Republican Governor Kim Reynolds and top Republicans in the House and Senate are continuing their private negotiations today, aiming for an agreement on how deeply to cut state taxes.
“We’re still talking. We’re still working. We’re going to get together again this afternoon,” Reynolds told reporters this morning. “And that’s how you get to consensus.”
Reynolds indicated they’ve been “very close” on the overall framework of the bill for weeks.
“It’s just how we get there, when we get there and what the details look like,” Reynolds said. “…It’s my goal to get a tax bill done this year.”
Reynolds cancelled an economic development trip to New York this week to stay at the capitol to be directly involved in negotiations.

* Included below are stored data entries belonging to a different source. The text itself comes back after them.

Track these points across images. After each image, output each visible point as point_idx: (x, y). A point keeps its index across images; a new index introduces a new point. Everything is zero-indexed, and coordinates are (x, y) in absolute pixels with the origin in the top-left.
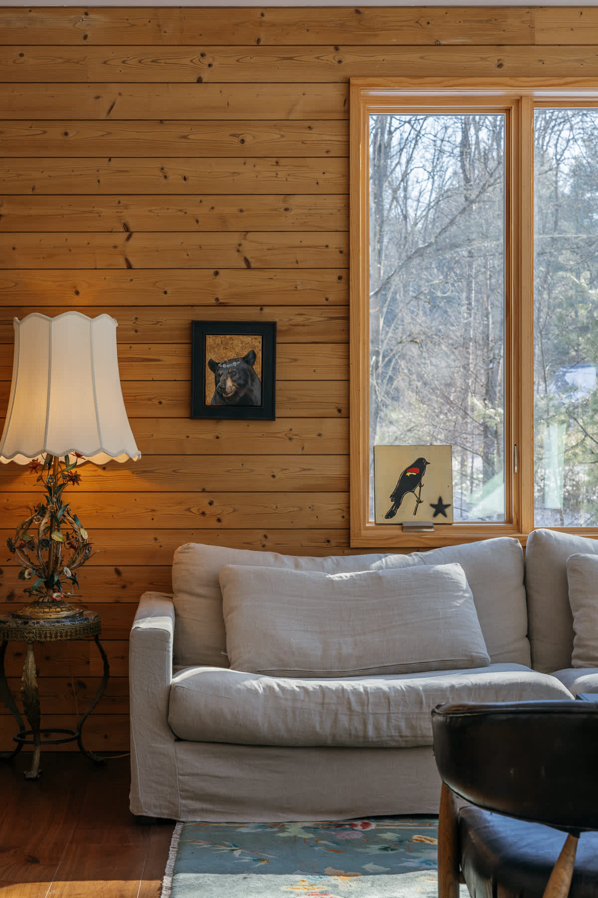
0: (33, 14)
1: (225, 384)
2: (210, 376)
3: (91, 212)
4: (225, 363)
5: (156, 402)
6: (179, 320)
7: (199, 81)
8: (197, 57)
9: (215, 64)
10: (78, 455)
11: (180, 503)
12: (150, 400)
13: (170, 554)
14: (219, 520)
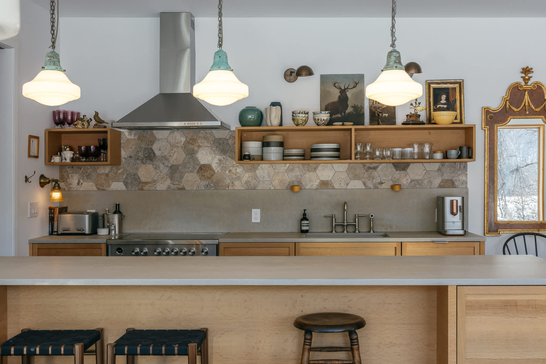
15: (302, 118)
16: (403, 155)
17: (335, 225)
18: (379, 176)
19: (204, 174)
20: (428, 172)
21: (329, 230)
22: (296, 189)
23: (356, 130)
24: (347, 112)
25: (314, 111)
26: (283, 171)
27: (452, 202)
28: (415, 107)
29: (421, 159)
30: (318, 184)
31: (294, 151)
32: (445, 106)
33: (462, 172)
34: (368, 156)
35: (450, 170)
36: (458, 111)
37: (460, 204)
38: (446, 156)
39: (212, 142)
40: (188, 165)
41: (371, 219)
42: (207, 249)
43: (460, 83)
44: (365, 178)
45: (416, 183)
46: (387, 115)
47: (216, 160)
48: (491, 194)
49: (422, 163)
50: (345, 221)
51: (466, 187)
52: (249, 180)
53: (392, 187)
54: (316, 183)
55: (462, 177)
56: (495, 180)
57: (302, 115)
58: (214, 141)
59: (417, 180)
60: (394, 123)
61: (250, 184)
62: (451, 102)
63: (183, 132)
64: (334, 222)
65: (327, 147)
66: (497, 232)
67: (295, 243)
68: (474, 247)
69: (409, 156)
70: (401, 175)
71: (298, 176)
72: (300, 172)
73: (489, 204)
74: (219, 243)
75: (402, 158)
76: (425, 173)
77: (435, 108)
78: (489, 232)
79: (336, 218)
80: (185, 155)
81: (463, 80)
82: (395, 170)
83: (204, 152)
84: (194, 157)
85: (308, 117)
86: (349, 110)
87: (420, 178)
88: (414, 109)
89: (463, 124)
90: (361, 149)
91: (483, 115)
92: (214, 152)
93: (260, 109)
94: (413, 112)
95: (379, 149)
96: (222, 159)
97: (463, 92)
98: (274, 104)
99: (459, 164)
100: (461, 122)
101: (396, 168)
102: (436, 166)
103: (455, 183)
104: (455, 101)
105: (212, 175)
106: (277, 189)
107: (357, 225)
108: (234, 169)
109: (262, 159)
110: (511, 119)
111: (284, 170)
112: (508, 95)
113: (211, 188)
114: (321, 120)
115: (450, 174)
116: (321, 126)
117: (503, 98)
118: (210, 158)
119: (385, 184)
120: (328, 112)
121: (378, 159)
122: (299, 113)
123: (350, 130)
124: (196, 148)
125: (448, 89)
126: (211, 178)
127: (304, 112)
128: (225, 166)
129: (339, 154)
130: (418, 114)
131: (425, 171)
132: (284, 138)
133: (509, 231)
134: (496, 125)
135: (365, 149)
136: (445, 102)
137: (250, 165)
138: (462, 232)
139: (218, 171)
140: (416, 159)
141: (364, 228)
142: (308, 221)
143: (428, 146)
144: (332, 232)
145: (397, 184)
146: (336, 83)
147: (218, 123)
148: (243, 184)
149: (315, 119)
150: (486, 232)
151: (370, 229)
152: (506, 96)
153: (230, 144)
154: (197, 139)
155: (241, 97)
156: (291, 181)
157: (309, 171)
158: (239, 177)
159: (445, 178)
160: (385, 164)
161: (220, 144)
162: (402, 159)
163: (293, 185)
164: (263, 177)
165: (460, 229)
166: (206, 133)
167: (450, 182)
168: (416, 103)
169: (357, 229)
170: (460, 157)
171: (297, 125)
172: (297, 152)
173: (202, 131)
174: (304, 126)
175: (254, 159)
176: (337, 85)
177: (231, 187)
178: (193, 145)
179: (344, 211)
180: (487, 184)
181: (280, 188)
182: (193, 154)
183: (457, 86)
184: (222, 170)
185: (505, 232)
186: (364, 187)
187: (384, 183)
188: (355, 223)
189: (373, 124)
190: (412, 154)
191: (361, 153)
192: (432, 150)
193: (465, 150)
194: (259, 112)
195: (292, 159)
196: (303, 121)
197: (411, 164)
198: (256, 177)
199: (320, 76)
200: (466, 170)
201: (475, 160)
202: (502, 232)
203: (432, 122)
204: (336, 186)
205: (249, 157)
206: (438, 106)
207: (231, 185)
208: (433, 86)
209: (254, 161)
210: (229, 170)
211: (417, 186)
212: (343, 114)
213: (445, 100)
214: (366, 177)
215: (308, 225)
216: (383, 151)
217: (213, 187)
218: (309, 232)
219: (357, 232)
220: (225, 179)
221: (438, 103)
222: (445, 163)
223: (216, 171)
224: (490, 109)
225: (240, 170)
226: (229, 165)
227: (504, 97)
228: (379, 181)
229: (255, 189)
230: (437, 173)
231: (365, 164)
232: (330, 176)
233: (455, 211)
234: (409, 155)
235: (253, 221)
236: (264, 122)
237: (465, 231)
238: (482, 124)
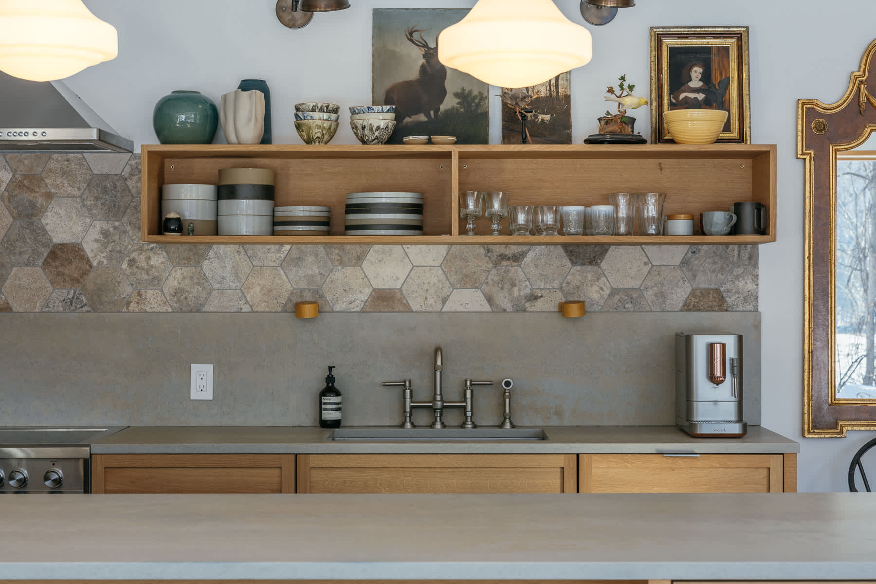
15: (319, 123)
16: (587, 224)
17: (412, 407)
18: (528, 279)
19: (60, 269)
20: (655, 269)
21: (397, 422)
22: (308, 311)
23: (463, 156)
24: (443, 107)
25: (352, 105)
26: (274, 264)
27: (711, 347)
28: (620, 96)
29: (636, 234)
30: (366, 298)
31: (301, 211)
32: (701, 96)
33: (745, 269)
34: (495, 227)
35: (714, 263)
36: (735, 109)
37: (731, 353)
38: (699, 229)
39: (85, 185)
40: (18, 244)
41: (505, 392)
42: (59, 472)
43: (739, 37)
44: (491, 282)
45: (626, 298)
46: (547, 117)
47: (95, 233)
48: (821, 329)
49: (641, 244)
50: (438, 398)
51: (756, 310)
52: (182, 286)
53: (562, 309)
54: (362, 296)
55: (743, 282)
56: (830, 291)
57: (321, 114)
58: (90, 182)
59: (626, 291)
60: (568, 140)
61: (186, 298)
62: (715, 86)
63: (4, 157)
64: (408, 400)
65: (389, 201)
66: (836, 428)
67: (296, 455)
68: (769, 468)
69: (602, 226)
70: (586, 277)
71: (313, 276)
72: (318, 268)
73: (814, 354)
74: (91, 454)
75: (587, 230)
76: (649, 272)
77: (674, 101)
78: (815, 427)
79: (414, 387)
80: (12, 220)
81: (747, 28)
82: (569, 264)
83: (62, 212)
84: (35, 224)
85: (337, 120)
86: (449, 103)
87: (635, 284)
88: (618, 103)
89: (746, 143)
90: (476, 206)
91: (800, 122)
92: (90, 210)
93: (212, 99)
94: (614, 111)
95: (524, 208)
96: (111, 229)
97: (747, 58)
98: (246, 85)
99: (736, 247)
100: (741, 139)
101: (573, 258)
102: (678, 254)
103: (727, 299)
104: (726, 83)
105: (84, 274)
106: (257, 312)
107: (469, 409)
108: (142, 257)
109: (216, 232)
110: (871, 131)
111: (278, 262)
112: (865, 69)
113: (82, 307)
114: (371, 129)
115: (714, 275)
116: (369, 146)
117: (852, 78)
118: (78, 228)
119: (542, 299)
120: (388, 107)
121: (522, 232)
122: (313, 110)
123: (448, 155)
124: (40, 201)
125: (707, 50)
126: (81, 280)
127: (327, 107)
128: (118, 248)
129: (422, 221)
130: (627, 117)
131: (649, 267)
132: (275, 175)
133: (868, 425)
134: (832, 148)
135: (488, 208)
136: (701, 84)
137: (186, 247)
138: (736, 429)
139: (100, 263)
140: (623, 235)
141: (487, 416)
142: (340, 397)
143: (653, 200)
144: (402, 425)
145: (576, 299)
146: (415, 31)
147: (93, 135)
148: (168, 298)
149: (354, 127)
150: (806, 427)
151: (503, 419)
152: (859, 71)
153: (132, 191)
154: (44, 174)
155: (97, 59)
156: (295, 291)
157: (342, 263)
158: (154, 278)
159: (703, 286)
160: (543, 247)
161: (105, 190)
162: (585, 234)
163: (299, 300)
164: (219, 279)
165: (734, 419)
166: (68, 160)
167: (714, 297)
168: (621, 86)
169: (469, 420)
170: (735, 230)
171: (309, 141)
172: (308, 214)
173: (56, 155)
174: (326, 143)
175: (192, 232)
176: (416, 36)
177: (136, 305)
178: (32, 191)
179: (436, 371)
180: (809, 302)
181: (267, 310)
182: (32, 215)
183: (731, 43)
184: (110, 259)
185: (855, 428)
186: (487, 308)
187: (541, 297)
188: (464, 402)
189: (512, 141)
190: (613, 221)
191: (477, 218)
192: (665, 210)
193: (748, 212)
194: (208, 107)
195: (293, 233)
196: (324, 132)
197: (613, 248)
198: (202, 280)
199: (372, 13)
200: (756, 266)
201: (774, 240)
202: (849, 428)
203: (666, 138)
204: (415, 307)
205: (180, 226)
206: (682, 96)
207: (135, 299)
208: (668, 42)
209: (191, 236)
210: (130, 260)
211: (627, 306)
212: (432, 113)
213: (700, 80)
214: (492, 280)
215: (340, 406)
216: (536, 213)
217: (85, 304)
218: (341, 425)
219: (470, 426)
220: (119, 283)
221: (683, 88)
222: (700, 247)
223: (95, 264)
224: (817, 105)
225: (158, 259)
226: (130, 247)
227: (853, 72)
228: (528, 291)
229: (198, 311)
230: (679, 272)
231: (490, 246)
232: (398, 279)
233: (718, 372)
234: (602, 224)
235: (194, 396)
236: (220, 134)
237: (745, 427)
238: (797, 145)
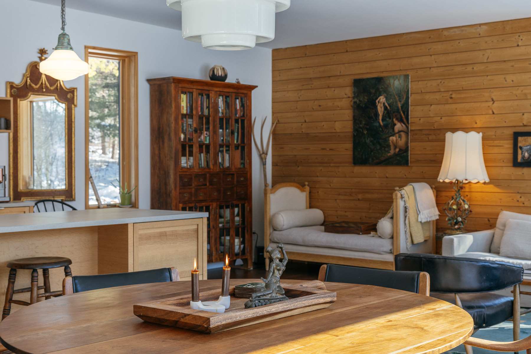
0: (463, 28)
1: (525, 154)
2: (519, 152)
3: (481, 95)
4: (525, 147)
5: (502, 161)
6: (510, 131)
7: (518, 46)
8: (517, 37)
9: (523, 39)
10: (466, 180)
11: (510, 197)
12: (500, 160)
13: (498, 214)
14: (523, 204)
56: (18, 151)
66: (21, 200)
68: (25, 212)
78: (14, 200)
91: (8, 89)
110: (31, 95)
112: (29, 72)
117: (25, 75)
133: (31, 199)
134: (19, 99)
165: (3, 196)
180: (12, 155)
193: (3, 121)
202: (25, 200)
224: (14, 84)
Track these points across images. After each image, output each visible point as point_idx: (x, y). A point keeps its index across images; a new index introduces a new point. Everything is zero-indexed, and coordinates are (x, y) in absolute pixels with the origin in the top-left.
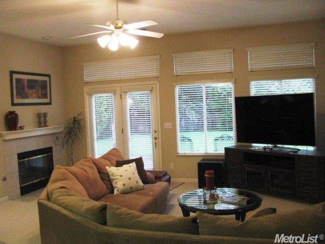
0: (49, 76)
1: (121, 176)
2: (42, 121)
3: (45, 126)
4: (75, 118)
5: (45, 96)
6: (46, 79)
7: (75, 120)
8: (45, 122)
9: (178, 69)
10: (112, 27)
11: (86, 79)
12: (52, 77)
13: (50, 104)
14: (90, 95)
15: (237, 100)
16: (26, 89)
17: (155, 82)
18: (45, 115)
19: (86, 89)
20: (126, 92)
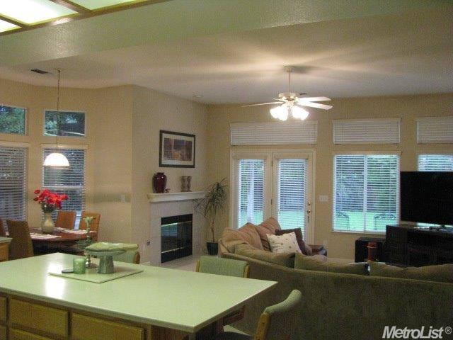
0: (194, 136)
1: (282, 244)
2: (185, 185)
3: (189, 190)
4: (218, 185)
5: (189, 158)
6: (191, 139)
7: (218, 187)
8: (189, 187)
9: (338, 137)
10: (284, 99)
11: (233, 142)
12: (197, 137)
13: (193, 167)
14: (237, 159)
15: (403, 175)
16: (173, 149)
17: (312, 150)
18: (189, 179)
19: (233, 153)
20: (278, 159)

Representative Guy Vander Linden, a Republican from Oskaloosa who leads the tax-writing committee in the Iowa House, said the governor’s been a “driving force” in the negotiations, with a simple message to lawmakers.
“Get a tax bill out that I can sign and let’s get this thing going,” Vander Linden told reporters was the basic summary of Reynolds’ direction.
The main sticking point has been how big the tax cut package should be.
“I think the governor’s done a good job of laying out the path that she would like to have us to follow,” House Speaker Linda Upmeyer, a Republican from Clear Lake, told reporters Wednesday afternoon. “…The biggest thing is that we would like to make sure it’s sustainable and responsible…Hopefully we’ll get there very soon.”
Senate Republicans hope to provide a significantly larger series of tax cuts and provide them sooner. The governor has publicly said she’s not going to draw any “lines in the sand” about what must be in or out of the final package. Senate President Charles Schneider, a Republican from West Des Moines, is equally reluctant to talk details in public. Schneider indicated this week that Reynolds is offering “insight” to the process.
“I think it’s good that people are keeping open minds and wanting to work together to find something that’s good for the taxpayers of Iowa,” Schneider told reporters.
There have been some hints as to how large next year’s tax cuts may be. The budget plans released by Republicans in the House and Republicans in the Senate reflect a roughly 100-million dollar reduction in tax revenue.